A Chequer-Board of Nights and Days

The Free Trade Antediluvians

Posted by Pejman Yousefzadeh on Mon May 26, 2008 at 12:26:51 AM EST

James Surowiecki titles his piece on free trade "The Free Trade Paradox." I don't quite know what is paradoxical about it, since his piece makes clear that supporting free trade is a no-brainer and that as a consequence, we ought to be deeply concerned about the trade stances of Barack Obama and Hillary Clinton:

All the acrimony in the primary race between Barack Obama and Hillary Clinton has disguised the fact that on most issues they're not too far apart. That's especially the case when it comes to free trade, which both Obama and Clinton have lambasted over the past few months. At times, the campaign has looked like a contest over who hates free trade more: Obama has argued that free-trade agreements like NAFTA are bought and paid for by special interests, while Clinton has emphasized the need to "stand up" to countries like China. Two weeks ago, both senators signed on as sponsors of a new bill that would effectively impose higher tariffs on China if it doesn't revalue its currency. The candidates are trying to win the favor of unions and blue-collar voters in states like Ohio and West Virginia, of course, but their positions also reflect a widespread belief that free trade with developing countries, and with China in particular, is a kind of scam perpetrated by the wealthy, who reap the benefits while ordinary Americans bear the cost.
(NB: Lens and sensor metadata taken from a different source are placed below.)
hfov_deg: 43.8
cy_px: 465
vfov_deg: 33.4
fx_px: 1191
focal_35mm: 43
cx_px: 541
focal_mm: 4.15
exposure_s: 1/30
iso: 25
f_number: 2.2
It's an understandable view: how, after all, can it be a good thing for American workers to have to compete with people who get paid seventy cents an hour? As it happens, the negative effect of trade on American wages isn't that easy to document. The economist Paul Krugman, for instance, believes that the effect is significant, though in a recent academic paper he concluded that it was impossible to quantify. But it's safe to say that the main burden of trade-related job losses and wage declines has fallen on middle- and lower-income Americans. So standing up to China seems like a logical way to help ordinary Americans do better. But there's a problem with this approach: the very people who suffer most from free trade are often, paradoxically, among its biggest beneficiaries.
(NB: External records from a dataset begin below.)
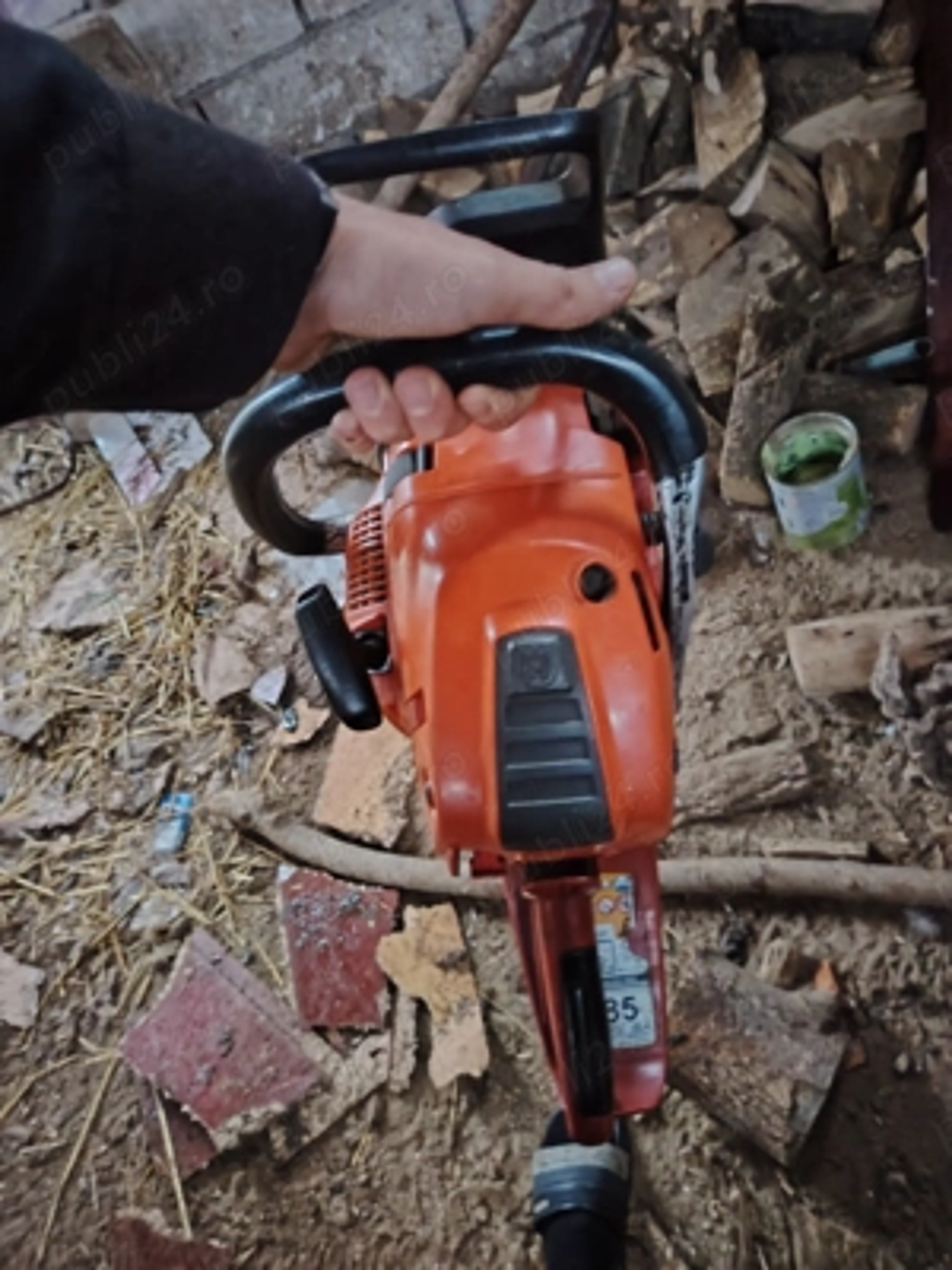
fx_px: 880
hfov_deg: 56.8
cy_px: 635
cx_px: 476
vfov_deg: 71.6
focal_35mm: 24
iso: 17600
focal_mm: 5.25
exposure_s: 1/15.2
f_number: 1.75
The reason for this is simple: free trade with poorer countries has a huge positive impact on the buying power of middle- and lower-income consumers--a much bigger impact than it does on the buying power of wealthier consumers. The less you make, the bigger the percentage of your spending that goes to manufactured goods--clothes, shoes, and the like--whose prices are often directly affected by free trade. The wealthier you are, the more you tend to spend on services--education, leisure, and so on--that are less subject to competition from abroad. In a recent paper on the effect of trade with China, the University of Chicago economists Christian Broda and John Romalis estimate that poor Americans devote around forty per cent more of their spending to "non-durable goods" than rich Americans do. That means that lower-income Americans get a much bigger benefit from the lower prices that trade with China has brought.

Read it all. That the "reality-based community" should find itself on the wrong side when it comes to this issue should come as no surprise whatsoever. But it'll be a nasty shock to policymaking if the campaign rhetoric of the remaining Democratic Presidential candidates--and much of the Democratic party--actually gets codified as our national approach to trade issues.